Description of the task » Write the next part of the passage on voter registration challenges in Michigan and Wisconsin, picking up after its final sentence.

Study text »
+++++
The more likely problems are going to come from registration challenges. In Michigan:

The chairman of the Republican Party in Macomb County Michigan, a key swing county in a key swing state, is planning to use a list of foreclosed homes to block people from voting in the upcoming election as part of the state GOP's effort to challenge some voters on Election Day.

"We will have a list of foreclosed homes and will make sure people aren't voting from those addresses," party chairman James Carabelli told Michigan Messenger in a telephone interview earlier this week. He said the local party wanted to make sure that proper electoral procedures were followed.

As reporter Eartha Jane Melzer points out, most foreclosures in the state have come in the Democratic base of Detroit and the swing counties around it. But, as Republicans will point out, the plan is opposed by the shady activists of ACORN, "whose group has registered 200,000 new voters statewide this year and also runs a foreclosure avoidance program."

In Wisconsin (which, we forget, was far closer than Ohio in 2004), the Republican attorney general is aiming to challenge voters whose registrations don't match up with a database that, of course, is flawed.
+++++
[Collected data]
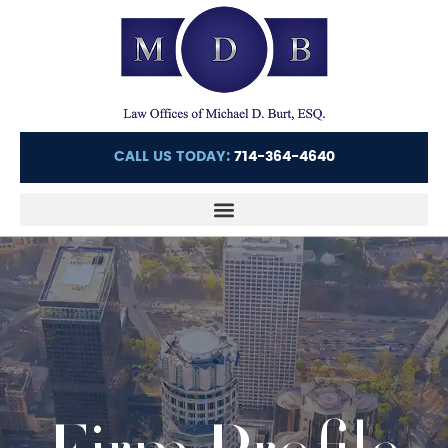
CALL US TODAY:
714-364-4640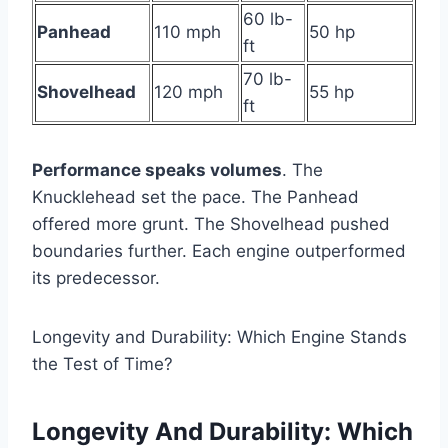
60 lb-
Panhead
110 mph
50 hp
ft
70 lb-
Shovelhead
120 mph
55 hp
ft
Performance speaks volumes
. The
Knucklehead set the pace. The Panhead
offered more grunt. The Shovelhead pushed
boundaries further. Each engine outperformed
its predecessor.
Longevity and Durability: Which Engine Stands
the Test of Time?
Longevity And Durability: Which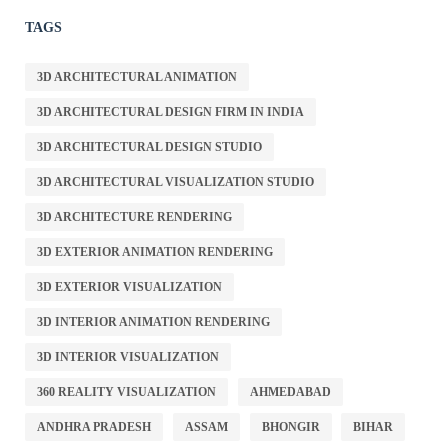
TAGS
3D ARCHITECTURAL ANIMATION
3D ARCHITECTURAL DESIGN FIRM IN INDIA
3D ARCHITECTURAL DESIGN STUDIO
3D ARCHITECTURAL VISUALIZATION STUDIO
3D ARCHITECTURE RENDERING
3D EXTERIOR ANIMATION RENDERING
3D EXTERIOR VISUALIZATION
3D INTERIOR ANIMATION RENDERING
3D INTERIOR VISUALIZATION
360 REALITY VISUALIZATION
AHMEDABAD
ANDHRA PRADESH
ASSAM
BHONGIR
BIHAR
+++++
Output for this task »
According to Government Accountability Board estimates, about 1 million people have registered to vote since Jan. 1, 2006. Election clerks say they would have to check each one, although Justice Department spokesman Kevin St. John has said they would have to check only people who registered by mail, which amounts to about 240,000 between Jan. 1, 2006, and this Aug. 6.

The problem is the software is still unreliable. It's been red-flagging hundreds of registrants, mostly because their names don't match how they're entered in other databases.

That's two swing states. It's way too easy to imagine the election flipping based on the votes of a state where Democrats will howl about purged voters or Republicans will claim that Obama-driven voter registration put fake voters on the rolls.